Stepping into the IR suite, I was greeted by a friendly group of radiology staff members and handed a protective “lead” gown. I watched a life-saving procedure done entirely through a blood vessel in the neck, guided by a live view of internal structures. This was where I was first exposed to the innovative, technology-driven, problem-solving specialty of IR. Subsequently, this became the driving force behind my choice to work this year in the lab of my research co-mentor, Bradford Wood, M.D., the director of the NIH Center for Interventional Oncology and chief of the NIH Clinical Center’s Interventional Radiology section.

“Oh! I didn’t realize that was possible.”

That’s something I often say to myself at the NIH. My lab focuses on taking existing IR techniques, combining them with novel technologies and applying them to create minimally invasive (and better) therapies for cancer. Members of the research team, which includes my co-mentor Elliot Levy, M.D. (staff clinician in interventional radiology) have previously made tremendous contributions to developing current and upcoming medical technologies—everything from kidney and liver ablations to drug-eluting/radiopaque embolization beads to image-fusion technologies and anatomic navigation devices.

I am no longer just an observing bystander, but now an active participant. Although I’m still a trainee, our team of seasoned researchers (including interventional radiologists, physicists, chemists, biologists, engineers, technologists and nurses) has allowed me to jump in head first into the group’s current efforts. Last week, (with an incredible amount of help from staff scientist Sheng Xu, Ph.D. and collaborating urologic oncology clinical fellow Shawna Boyle, M.D.) I submitted two abstracts to the annual scientific meeting of the Society of Interventional Radiology. That’s a major milestone for a budding researcher like me.

Currently, I am working on a project that evaluates previous treatment via radiofrequency ablation for patients with kidney cancer. For patients with multifocal or bilateral tumors, instead of removing the entire kidney, interventional radiology staff can perform this minimally invasive technique by placing a needle and heating (ablating) the tumor. As part of this project, I am evaluating the imaging scans after therapy to determine if all the cancer was killed (ablated). I am also examining the effects this intervention has on long-term kidney function. For example, I’m using this metric to compare ablation with having part of the kidney removed (nephrectomy).

A NEOMED Connection

Aside from the cool toys and the pioneering medicine, my favorite part about the experience has been the people—in particular, Venkatesh (“Kavi”) Krishnasamy, M.D. (staff clinician in interventional radiology) who relatively recently completed a fellowship in IR. Dr. Krishnasamy and I have a lot in common: We are both first-generation Americans, enjoy eating buckeye chocolates, have a 330 area code for our cell phone numbers, and attended the BS/MD program at the University of Akron. I sometimes observe cases with him during the day. In the afternoons, when there are free moments, we get together to talk about our current projects or even just random things. He’s been a phenomenal co-mentor for me this year, and I’ve learned a great deal from him regarding medicine…and life outside of medicine.

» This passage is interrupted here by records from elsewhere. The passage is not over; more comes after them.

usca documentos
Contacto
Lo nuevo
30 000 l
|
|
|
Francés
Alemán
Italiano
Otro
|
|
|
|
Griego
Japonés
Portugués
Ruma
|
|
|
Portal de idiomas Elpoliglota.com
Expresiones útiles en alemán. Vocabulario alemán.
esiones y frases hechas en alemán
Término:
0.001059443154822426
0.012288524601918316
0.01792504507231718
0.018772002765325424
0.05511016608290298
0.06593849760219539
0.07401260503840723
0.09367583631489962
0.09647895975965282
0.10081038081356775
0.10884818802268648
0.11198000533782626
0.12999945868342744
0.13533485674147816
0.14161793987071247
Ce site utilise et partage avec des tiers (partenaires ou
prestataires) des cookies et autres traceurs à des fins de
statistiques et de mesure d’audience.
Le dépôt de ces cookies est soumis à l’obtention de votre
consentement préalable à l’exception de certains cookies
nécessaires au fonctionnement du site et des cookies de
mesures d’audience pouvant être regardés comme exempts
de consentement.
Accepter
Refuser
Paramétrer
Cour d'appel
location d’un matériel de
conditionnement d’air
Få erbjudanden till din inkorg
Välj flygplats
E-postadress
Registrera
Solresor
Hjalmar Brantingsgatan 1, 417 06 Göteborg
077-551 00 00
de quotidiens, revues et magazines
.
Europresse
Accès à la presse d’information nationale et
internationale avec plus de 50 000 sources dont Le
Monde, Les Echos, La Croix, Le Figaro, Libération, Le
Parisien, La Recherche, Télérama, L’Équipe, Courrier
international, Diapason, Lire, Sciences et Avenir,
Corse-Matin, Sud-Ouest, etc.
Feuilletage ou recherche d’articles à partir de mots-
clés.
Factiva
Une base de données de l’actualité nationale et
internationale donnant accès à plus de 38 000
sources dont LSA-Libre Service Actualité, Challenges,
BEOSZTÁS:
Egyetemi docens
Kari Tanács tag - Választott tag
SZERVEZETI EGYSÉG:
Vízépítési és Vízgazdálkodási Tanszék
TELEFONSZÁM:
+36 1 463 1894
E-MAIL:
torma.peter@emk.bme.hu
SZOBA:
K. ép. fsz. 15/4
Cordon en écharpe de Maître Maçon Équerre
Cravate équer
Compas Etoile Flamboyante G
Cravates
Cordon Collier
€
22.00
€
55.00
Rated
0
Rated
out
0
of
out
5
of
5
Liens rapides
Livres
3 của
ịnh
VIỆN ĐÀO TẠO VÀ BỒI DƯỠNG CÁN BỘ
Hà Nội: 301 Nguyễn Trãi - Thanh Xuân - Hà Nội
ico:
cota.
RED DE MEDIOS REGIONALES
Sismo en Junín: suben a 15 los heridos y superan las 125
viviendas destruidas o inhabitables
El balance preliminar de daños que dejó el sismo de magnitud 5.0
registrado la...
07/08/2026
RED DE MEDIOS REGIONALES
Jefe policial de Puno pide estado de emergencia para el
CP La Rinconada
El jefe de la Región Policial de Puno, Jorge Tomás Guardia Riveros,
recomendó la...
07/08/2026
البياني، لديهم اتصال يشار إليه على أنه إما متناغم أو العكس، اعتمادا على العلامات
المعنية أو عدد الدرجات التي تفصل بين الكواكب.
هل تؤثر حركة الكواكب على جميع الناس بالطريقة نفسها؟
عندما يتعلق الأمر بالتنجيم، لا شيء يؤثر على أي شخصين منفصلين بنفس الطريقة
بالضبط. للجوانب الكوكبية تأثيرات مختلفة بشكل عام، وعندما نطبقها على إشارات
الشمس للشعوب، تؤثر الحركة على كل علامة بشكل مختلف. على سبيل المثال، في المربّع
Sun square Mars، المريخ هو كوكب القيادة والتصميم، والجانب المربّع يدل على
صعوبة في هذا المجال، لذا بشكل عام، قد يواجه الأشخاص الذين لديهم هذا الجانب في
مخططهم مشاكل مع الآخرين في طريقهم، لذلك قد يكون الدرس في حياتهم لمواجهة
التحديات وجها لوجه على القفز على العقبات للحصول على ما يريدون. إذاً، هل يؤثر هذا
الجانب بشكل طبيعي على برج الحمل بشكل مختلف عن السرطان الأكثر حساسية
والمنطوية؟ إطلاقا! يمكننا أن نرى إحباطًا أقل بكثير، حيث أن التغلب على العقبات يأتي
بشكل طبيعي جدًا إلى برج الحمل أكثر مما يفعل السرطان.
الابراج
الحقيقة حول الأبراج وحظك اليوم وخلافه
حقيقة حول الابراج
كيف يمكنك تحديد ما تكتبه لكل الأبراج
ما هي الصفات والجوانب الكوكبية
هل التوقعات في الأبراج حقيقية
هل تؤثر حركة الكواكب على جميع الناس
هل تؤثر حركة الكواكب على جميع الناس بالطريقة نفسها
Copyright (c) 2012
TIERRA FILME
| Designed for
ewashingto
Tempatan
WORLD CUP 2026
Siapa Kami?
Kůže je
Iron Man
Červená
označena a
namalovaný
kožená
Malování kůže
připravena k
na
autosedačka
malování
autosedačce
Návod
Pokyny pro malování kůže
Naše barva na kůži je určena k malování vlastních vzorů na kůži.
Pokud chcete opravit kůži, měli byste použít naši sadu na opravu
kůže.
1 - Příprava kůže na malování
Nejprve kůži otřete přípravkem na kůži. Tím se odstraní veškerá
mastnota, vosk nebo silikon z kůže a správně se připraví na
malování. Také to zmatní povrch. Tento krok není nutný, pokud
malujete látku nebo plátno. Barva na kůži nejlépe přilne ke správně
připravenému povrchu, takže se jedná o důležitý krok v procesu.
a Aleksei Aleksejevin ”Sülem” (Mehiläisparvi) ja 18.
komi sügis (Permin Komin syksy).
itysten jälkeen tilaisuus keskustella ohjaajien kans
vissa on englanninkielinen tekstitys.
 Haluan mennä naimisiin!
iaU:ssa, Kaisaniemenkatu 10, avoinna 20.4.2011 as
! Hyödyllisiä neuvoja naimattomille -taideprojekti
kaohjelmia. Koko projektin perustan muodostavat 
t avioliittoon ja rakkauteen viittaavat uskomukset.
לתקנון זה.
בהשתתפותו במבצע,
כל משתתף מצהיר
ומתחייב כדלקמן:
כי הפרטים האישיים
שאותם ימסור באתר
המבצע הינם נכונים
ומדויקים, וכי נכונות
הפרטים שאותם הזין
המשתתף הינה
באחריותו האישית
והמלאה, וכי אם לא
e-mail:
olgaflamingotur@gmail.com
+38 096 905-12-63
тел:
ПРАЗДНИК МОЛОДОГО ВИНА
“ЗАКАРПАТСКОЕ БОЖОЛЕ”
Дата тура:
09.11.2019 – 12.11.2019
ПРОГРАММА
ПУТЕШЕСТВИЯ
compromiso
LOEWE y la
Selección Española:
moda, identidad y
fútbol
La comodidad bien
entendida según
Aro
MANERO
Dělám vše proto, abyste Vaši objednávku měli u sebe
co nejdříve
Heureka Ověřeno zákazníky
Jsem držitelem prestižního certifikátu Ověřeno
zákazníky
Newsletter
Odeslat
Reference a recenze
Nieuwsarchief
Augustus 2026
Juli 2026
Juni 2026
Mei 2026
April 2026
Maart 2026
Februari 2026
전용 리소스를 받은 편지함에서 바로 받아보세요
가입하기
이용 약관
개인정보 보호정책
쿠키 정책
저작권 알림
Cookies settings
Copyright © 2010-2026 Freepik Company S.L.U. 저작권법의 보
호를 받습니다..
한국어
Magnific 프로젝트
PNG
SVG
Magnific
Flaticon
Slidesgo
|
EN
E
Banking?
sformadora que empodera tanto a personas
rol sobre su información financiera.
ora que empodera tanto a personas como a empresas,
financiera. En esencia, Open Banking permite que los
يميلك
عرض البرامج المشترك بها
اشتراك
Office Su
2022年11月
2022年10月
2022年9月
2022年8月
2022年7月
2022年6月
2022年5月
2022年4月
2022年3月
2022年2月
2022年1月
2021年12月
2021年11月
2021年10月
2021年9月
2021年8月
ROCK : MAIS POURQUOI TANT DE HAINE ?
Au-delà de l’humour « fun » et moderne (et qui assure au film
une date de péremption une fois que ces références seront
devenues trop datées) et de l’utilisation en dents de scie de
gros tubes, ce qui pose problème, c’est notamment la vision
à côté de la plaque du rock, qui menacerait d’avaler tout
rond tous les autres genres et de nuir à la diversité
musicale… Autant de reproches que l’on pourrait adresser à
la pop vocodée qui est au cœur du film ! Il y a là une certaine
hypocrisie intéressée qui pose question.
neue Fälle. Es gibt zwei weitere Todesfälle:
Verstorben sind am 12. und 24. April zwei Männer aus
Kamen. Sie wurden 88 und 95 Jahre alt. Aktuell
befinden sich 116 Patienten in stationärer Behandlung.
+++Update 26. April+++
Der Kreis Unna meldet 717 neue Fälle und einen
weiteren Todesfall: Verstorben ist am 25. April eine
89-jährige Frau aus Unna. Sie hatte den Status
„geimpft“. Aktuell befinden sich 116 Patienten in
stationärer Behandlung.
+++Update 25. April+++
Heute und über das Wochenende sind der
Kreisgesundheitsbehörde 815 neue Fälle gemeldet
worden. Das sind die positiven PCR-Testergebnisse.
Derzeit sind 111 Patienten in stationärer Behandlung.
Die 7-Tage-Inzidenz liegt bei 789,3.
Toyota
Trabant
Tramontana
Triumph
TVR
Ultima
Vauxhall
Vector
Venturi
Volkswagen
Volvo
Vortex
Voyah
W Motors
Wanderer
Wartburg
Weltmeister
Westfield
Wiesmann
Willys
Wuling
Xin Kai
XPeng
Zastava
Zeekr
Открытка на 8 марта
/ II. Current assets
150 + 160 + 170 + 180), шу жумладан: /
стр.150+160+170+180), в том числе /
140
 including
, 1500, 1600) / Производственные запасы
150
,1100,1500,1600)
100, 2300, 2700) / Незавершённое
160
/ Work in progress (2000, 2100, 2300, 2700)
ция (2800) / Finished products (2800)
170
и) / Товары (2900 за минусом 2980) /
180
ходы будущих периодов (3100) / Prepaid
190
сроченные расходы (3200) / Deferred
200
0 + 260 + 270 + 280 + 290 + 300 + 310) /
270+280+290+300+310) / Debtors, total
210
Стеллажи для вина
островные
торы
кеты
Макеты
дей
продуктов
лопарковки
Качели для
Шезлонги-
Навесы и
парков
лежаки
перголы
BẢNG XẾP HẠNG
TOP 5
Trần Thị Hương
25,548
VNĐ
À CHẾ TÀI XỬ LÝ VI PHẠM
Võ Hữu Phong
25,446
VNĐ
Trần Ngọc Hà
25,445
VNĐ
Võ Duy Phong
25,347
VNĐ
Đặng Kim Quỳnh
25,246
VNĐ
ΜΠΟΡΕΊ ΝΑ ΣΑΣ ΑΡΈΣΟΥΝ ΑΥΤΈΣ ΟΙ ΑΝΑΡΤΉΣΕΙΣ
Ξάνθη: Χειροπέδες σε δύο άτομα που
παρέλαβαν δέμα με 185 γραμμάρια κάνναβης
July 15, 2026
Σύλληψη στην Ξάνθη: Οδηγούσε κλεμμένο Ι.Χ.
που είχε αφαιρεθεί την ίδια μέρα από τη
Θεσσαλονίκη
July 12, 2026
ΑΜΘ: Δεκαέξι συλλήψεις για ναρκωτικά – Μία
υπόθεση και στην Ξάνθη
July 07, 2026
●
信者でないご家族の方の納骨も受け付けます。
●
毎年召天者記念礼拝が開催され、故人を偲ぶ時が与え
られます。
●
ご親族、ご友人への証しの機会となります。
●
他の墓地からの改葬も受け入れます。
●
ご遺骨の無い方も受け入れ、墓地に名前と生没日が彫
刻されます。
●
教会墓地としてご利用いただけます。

So, yes. In the sea of talented people from all over the world here, I have the particular pleasure of working directly with a NEOMED alum. Interventional radiology, now its own primary specialty, is a young field with the potential for exponential developments. I was lucky enough to have gotten a glimpse of what IR does during my third-year rotations at NEOMED. And now I have the opportunity to see what IR can do in the future.